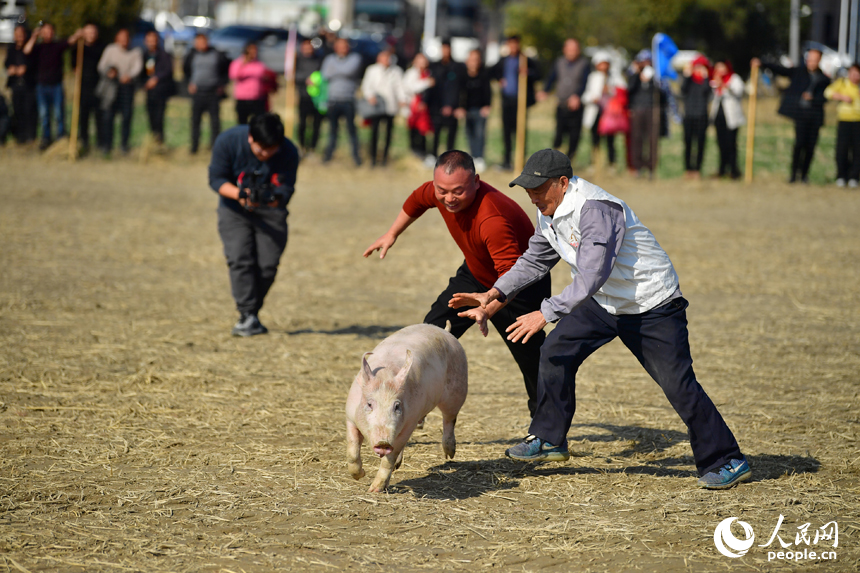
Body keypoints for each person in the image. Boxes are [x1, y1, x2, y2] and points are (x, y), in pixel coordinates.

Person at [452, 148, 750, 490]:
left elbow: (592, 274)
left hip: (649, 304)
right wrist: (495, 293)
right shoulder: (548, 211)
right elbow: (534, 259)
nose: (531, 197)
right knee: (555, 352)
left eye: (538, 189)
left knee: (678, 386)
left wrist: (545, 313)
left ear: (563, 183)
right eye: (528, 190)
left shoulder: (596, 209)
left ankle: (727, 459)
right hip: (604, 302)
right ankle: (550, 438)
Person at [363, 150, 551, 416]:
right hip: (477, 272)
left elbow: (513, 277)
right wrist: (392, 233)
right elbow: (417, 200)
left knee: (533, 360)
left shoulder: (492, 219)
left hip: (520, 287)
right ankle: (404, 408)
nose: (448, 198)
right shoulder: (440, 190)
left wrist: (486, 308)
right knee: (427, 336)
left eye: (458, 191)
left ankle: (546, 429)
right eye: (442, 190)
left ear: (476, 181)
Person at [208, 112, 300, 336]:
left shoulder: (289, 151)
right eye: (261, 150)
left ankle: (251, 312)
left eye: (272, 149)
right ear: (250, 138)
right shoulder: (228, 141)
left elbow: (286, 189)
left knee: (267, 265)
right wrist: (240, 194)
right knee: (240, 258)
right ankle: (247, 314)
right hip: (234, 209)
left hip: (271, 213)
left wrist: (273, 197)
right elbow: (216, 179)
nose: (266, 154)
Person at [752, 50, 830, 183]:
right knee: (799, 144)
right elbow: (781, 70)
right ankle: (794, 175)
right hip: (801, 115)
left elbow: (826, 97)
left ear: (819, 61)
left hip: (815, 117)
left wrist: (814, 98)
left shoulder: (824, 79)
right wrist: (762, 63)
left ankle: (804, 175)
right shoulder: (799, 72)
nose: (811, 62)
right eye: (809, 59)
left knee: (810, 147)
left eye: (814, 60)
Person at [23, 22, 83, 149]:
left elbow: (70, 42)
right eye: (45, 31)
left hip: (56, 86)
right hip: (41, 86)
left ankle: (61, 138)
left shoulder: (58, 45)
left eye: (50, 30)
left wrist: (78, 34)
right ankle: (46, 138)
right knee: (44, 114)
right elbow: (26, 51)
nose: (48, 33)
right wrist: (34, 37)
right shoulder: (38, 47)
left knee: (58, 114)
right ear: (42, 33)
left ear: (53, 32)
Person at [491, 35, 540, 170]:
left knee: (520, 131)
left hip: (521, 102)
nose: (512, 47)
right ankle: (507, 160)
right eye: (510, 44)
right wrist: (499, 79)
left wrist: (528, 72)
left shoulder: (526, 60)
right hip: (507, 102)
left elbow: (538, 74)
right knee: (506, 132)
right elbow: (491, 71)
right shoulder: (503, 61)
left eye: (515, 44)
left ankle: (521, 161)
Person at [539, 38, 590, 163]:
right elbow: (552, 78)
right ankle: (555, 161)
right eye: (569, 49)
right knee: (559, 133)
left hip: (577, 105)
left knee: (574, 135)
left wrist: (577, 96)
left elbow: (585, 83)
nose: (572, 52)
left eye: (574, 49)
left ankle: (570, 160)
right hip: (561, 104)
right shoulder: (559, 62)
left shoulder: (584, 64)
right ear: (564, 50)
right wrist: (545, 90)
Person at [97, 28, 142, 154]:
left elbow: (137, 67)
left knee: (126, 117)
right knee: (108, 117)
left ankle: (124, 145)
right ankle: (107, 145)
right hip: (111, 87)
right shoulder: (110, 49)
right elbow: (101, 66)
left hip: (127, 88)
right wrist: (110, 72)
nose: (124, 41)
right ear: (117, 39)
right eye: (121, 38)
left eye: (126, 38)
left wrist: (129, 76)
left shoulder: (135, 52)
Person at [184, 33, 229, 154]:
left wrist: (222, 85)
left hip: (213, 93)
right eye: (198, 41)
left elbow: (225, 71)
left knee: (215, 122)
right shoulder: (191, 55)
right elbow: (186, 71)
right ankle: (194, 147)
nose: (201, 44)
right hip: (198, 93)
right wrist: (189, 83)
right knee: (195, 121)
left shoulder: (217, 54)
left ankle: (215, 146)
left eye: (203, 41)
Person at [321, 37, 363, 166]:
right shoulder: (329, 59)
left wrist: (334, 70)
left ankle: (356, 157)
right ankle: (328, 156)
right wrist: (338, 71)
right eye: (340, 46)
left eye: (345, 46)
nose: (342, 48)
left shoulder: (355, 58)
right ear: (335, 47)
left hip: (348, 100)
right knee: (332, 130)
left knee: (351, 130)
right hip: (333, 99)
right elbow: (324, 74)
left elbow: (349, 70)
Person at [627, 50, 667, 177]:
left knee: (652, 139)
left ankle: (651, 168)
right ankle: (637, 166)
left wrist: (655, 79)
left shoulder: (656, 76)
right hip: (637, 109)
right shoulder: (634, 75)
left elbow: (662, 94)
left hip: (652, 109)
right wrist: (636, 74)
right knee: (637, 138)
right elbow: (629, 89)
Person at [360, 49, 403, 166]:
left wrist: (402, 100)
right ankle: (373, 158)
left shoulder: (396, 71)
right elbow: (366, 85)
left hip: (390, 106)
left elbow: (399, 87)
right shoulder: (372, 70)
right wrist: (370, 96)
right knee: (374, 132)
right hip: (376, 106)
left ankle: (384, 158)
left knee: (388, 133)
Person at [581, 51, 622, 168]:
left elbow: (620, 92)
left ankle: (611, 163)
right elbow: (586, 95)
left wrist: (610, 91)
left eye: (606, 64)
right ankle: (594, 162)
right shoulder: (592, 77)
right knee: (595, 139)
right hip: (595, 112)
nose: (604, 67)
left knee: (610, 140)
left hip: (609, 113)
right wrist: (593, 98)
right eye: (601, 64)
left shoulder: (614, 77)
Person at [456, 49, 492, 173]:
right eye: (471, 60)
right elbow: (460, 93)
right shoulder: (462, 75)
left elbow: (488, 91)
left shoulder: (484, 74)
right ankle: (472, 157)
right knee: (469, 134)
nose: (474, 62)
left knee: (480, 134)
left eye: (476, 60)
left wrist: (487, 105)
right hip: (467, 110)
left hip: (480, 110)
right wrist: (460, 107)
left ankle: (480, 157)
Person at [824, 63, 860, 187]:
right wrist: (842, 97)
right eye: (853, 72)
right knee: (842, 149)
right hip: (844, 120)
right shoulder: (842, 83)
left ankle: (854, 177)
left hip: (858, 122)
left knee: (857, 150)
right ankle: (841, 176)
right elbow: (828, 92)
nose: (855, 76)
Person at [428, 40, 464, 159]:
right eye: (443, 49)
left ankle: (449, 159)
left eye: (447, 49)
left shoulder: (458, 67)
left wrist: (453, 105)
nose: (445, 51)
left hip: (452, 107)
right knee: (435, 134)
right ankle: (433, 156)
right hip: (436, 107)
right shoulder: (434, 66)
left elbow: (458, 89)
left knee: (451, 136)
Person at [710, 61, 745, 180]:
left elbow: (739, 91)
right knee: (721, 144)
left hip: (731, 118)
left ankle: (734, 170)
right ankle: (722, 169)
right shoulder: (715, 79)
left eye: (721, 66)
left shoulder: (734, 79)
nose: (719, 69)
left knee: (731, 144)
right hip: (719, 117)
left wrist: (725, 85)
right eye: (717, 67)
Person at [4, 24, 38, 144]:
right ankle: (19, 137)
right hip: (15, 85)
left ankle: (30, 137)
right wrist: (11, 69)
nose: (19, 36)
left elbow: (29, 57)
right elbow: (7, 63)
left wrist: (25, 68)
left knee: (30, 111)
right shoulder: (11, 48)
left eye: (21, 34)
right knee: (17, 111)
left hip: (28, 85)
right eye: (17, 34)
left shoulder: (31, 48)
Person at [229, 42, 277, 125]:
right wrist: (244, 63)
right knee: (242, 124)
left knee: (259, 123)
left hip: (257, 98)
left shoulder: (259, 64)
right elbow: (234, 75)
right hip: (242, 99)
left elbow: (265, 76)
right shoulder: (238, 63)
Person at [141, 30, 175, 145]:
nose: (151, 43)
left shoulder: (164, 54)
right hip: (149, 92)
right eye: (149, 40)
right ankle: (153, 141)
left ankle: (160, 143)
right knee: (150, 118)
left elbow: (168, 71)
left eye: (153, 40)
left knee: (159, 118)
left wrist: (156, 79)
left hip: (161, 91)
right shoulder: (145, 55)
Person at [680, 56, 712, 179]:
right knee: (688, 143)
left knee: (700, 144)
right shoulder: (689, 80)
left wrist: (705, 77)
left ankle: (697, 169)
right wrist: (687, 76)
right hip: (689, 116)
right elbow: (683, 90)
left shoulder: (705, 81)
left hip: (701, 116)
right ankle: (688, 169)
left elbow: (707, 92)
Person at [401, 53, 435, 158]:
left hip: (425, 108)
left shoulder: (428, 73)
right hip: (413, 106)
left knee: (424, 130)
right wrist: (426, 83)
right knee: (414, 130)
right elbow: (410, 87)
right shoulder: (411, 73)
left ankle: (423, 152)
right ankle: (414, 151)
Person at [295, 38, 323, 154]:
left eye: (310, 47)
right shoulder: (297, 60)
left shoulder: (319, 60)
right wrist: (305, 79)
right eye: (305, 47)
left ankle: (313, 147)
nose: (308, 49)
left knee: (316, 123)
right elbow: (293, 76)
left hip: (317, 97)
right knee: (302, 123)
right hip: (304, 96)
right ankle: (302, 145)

**EXERCISE OBJECTIVE**
Look above for the line with "left ankle: (727, 459)"; retype exactly that line, every line after it up to the line with "right ankle: (555, 161)", and that line too, nothing else.

**WRITTEN SOLUTION**
left ankle: (727, 459)
right hip: (604, 302)
right ankle: (550, 438)
Person at [363, 150, 551, 416]:
right hip: (477, 272)
left elbow: (513, 277)
right wrist: (392, 233)
right elbow: (417, 200)
left knee: (533, 360)
left shoulder: (492, 219)
left hip: (520, 287)
right ankle: (404, 408)
nose: (448, 198)
right shoulder: (440, 190)
left wrist: (486, 308)
right knee: (427, 336)
left eye: (458, 191)
left ankle: (546, 429)
right eye: (442, 190)
left ear: (476, 181)
Person at [208, 112, 300, 336]:
left shoulder: (289, 151)
right eye: (261, 150)
left ankle: (251, 312)
left eye: (272, 149)
right ear: (250, 138)
right shoulder: (228, 141)
left elbow: (286, 189)
left knee: (267, 265)
right wrist: (240, 194)
right knee: (240, 258)
right ankle: (247, 314)
right hip: (234, 209)
left hip: (271, 213)
left wrist: (273, 197)
right elbow: (216, 179)
nose: (266, 154)
Person at [752, 50, 830, 183]:
right knee: (799, 144)
right elbow: (781, 70)
right ankle: (794, 175)
right hip: (801, 115)
left elbow: (826, 97)
left ear: (819, 61)
left hip: (815, 117)
left wrist: (814, 98)
left shoulder: (824, 79)
right wrist: (762, 63)
left ankle: (804, 175)
right shoulder: (799, 72)
nose: (811, 62)
right eye: (809, 59)
left knee: (810, 147)
left eye: (814, 60)
Person at [23, 22, 83, 149]:
left elbow: (70, 42)
right eye: (45, 31)
left hip: (56, 86)
right hip: (41, 86)
left ankle: (61, 138)
left shoulder: (58, 45)
left eye: (50, 30)
left wrist: (78, 34)
right ankle: (46, 138)
right knee: (44, 114)
right elbow: (26, 51)
nose: (48, 33)
right wrist: (34, 37)
right shoulder: (38, 47)
left knee: (58, 114)
right ear: (42, 33)
left ear: (53, 32)
Person at [491, 35, 540, 170]:
left knee: (520, 131)
left hip: (521, 102)
nose: (512, 47)
right ankle: (507, 160)
right eye: (510, 44)
right wrist: (499, 79)
left wrist: (528, 72)
left shoulder: (526, 60)
right hip: (507, 102)
left elbow: (538, 74)
right knee: (506, 132)
right elbow: (491, 71)
right shoulder: (503, 61)
left eye: (515, 44)
left ankle: (521, 161)
Person at [539, 38, 590, 163]:
right elbow: (552, 78)
right ankle: (555, 161)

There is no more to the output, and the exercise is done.